Glories of the Hudson: Frederic Edwin Church's Views from Olana (The Olana Collection)
by Evelyn D. Trebilcock (Author), Valerie Balint (Author), John K. Howat (Foreword)
In 1609, Henry Hudson sailed up the river that now bears his name. The exhibition and its accompanying publication Glories of the Hudson: Frederic Edwin Church's Views from Olana mark the quadricentennial of his discovery by highlighting Frederic Church's sketches of the prospect from his hilltop home overlooking the river. Church made his first sketch of the Hudson River and Catskill Mountains from Red Hill―the south end of the property that became his home, Olana―in 1845, on a sketching expedition suggested by his teacher Thomas Cole. Returning to the Hudson Valley in 1860 as the nation's most famous and best-paid artist, Church settled on a farm on the lower slope of the Sienghenbergh, securing for himself and his new wife a splendid vantage point for studying, sketching, and painting the river.

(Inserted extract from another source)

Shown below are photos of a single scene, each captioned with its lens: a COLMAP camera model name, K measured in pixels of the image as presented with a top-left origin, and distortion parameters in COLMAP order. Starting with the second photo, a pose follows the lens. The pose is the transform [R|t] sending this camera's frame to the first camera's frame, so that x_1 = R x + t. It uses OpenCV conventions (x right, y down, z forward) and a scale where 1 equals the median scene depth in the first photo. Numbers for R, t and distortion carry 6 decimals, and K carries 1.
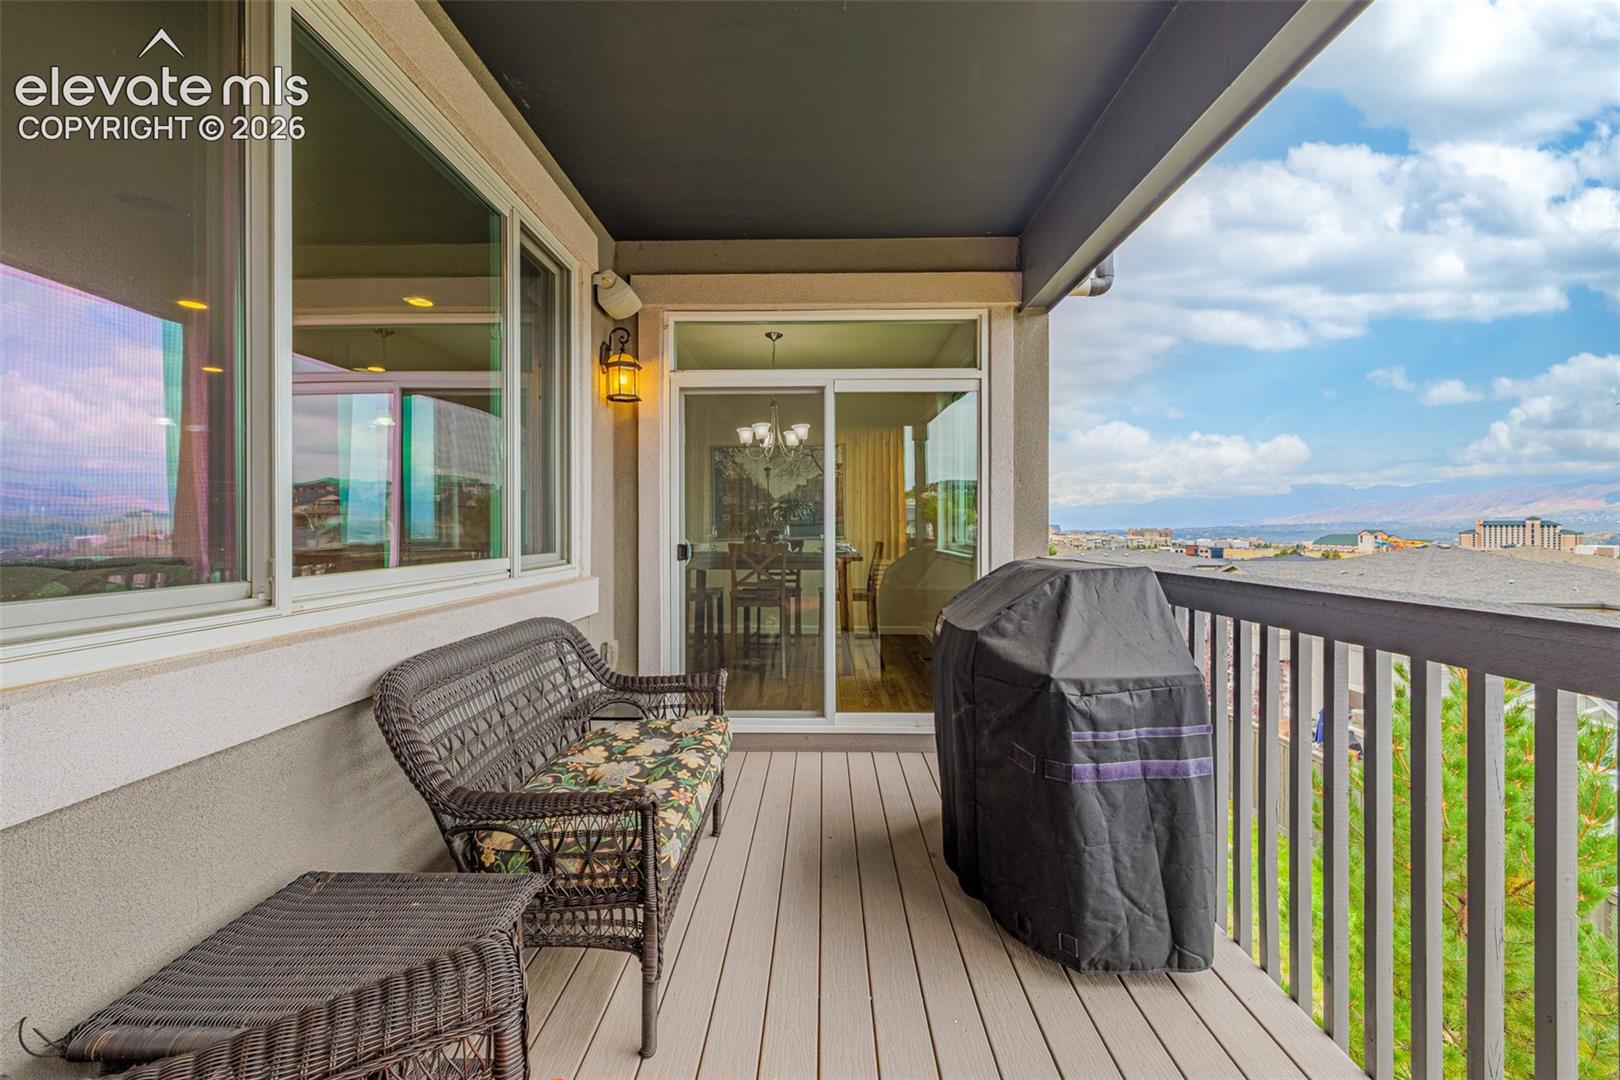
lens RADIAL K [[694.7, 0, 810.9], [0, 694.7, 531.3], [0, 0, 1]] dist [0.003658, 0.000726]
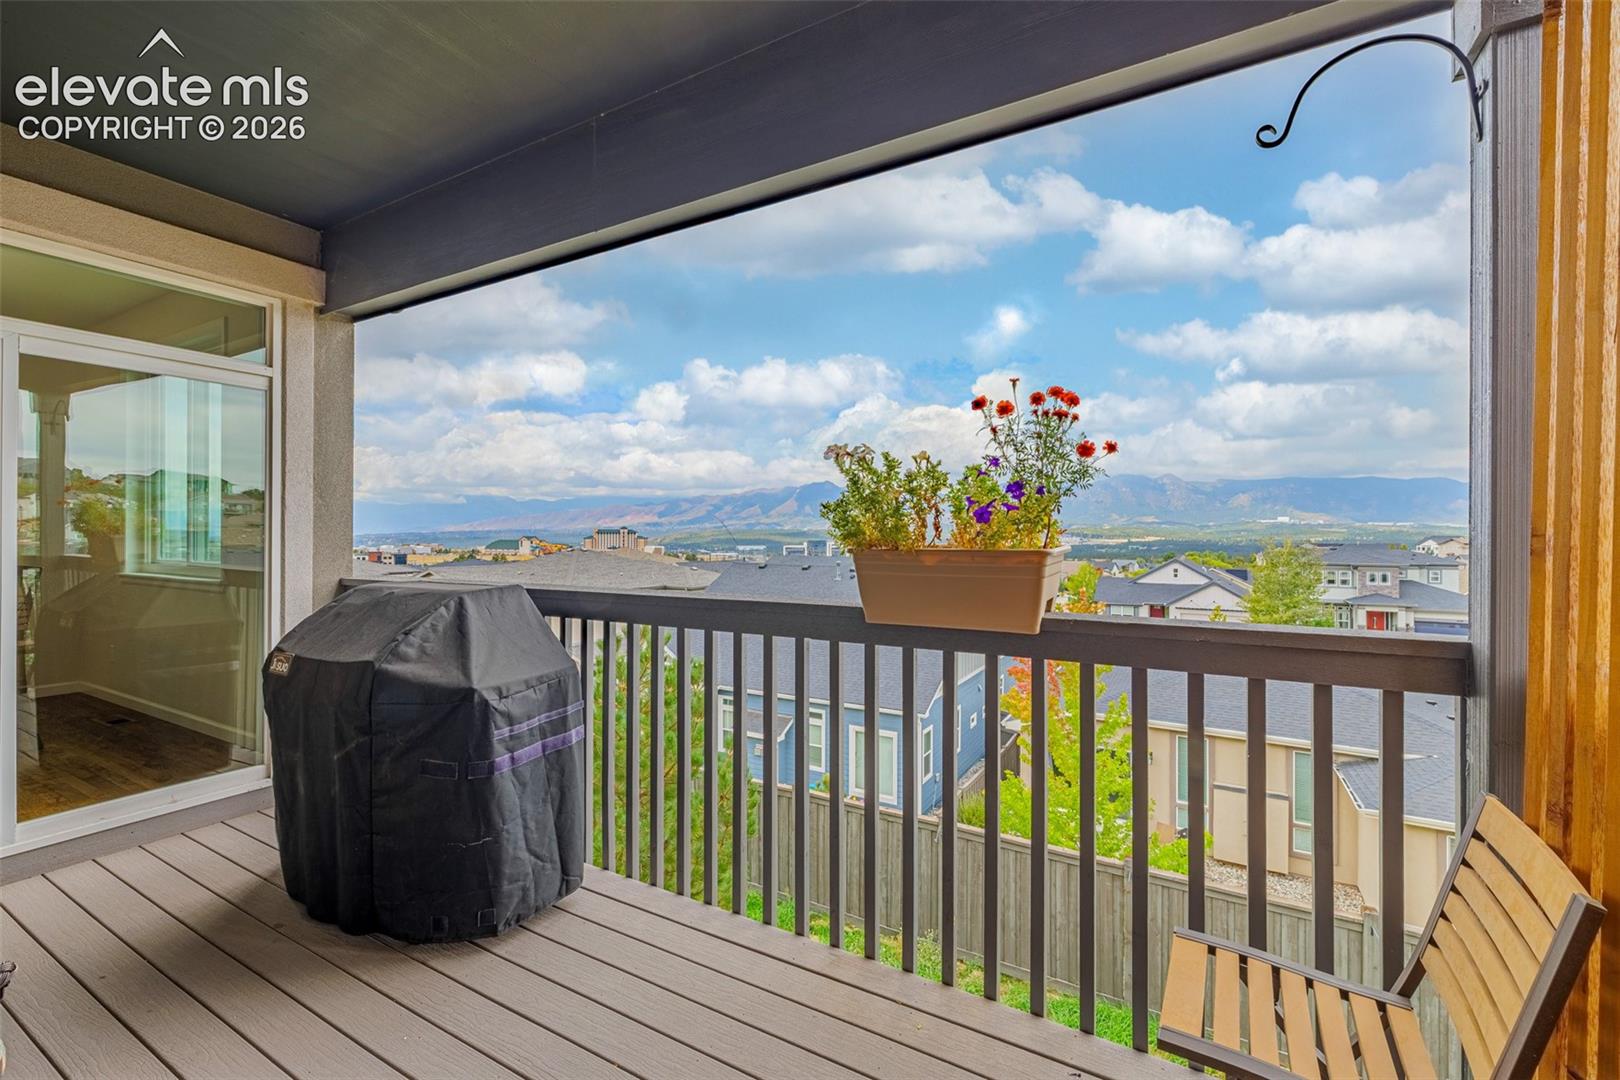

Church continued to add land to his property, attaining new and varied vistas of the river, and crowned the estate with a Persian-inspired house designed to frame splendid views of the Hudson River and Catskill Mountains. Church never tired of his views of the river, documenting his passion for the Hudson in paintings, oil sketches, and drawings. From Olana, he observed the transformations wrought by the changing seasons, weather, and light, capturing chilly winter snows, brilliant sunsets, and passing storms in sketches executed with a few brushstrokes or autumn colors and clear winter light in more finished easel paintings. The best of these are reproduced here, in eighty-three illustrations, sixty-nine in full color, some of them published for the first time. The essay by Evelyn D. Trebilcock and Valerie A. Balint, the introduction by Kenneth John Myers, and the foreword by John K. Howat together provide an absorbing narrative of the development of the Hudson River School and its most successful artist.